- Bounding boxes with keypoints
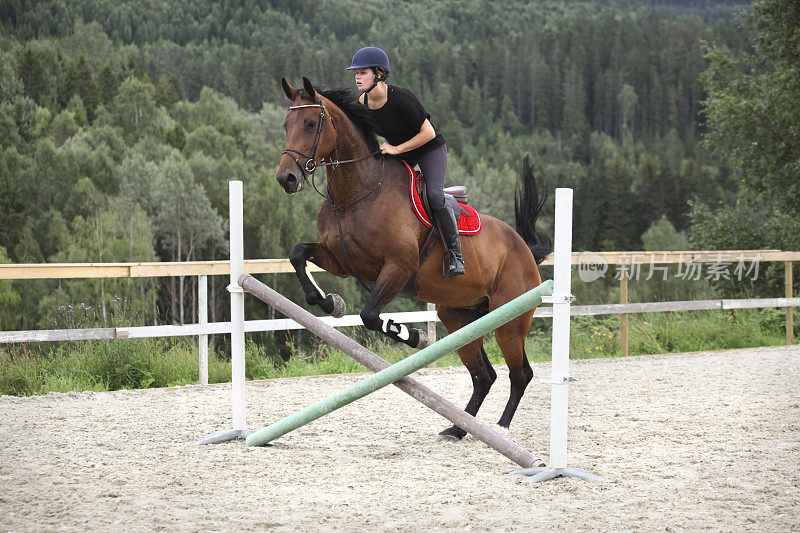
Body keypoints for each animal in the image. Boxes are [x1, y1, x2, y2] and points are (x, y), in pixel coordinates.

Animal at [276, 77, 552, 438]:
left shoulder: (398, 267)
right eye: (286, 125)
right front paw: (329, 302)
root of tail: (523, 249)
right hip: (459, 316)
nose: (286, 178)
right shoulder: (341, 261)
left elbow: (369, 316)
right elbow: (298, 254)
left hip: (510, 319)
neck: (357, 192)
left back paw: (501, 427)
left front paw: (413, 336)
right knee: (484, 375)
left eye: (310, 123)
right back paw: (457, 430)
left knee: (519, 374)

- Problem
Each entry above should be reproduced exactly, with the pictures removed.

- Response below
Body keypoints for each animal in the image. Boxes are [x1, y1, x2, y2] and points are (x, y), in pixel coordinates.

Animal at [276, 77, 552, 438]:
left shoulder: (398, 267)
right eye: (286, 125)
right front paw: (329, 302)
root of tail: (523, 249)
right hip: (459, 316)
nose: (286, 178)
right shoulder: (341, 261)
left elbow: (369, 316)
right elbow: (298, 254)
left hip: (510, 319)
neck: (357, 192)
left back paw: (501, 427)
left front paw: (413, 336)
right knee: (484, 375)
left eye: (310, 123)
right back paw: (457, 430)
left knee: (519, 374)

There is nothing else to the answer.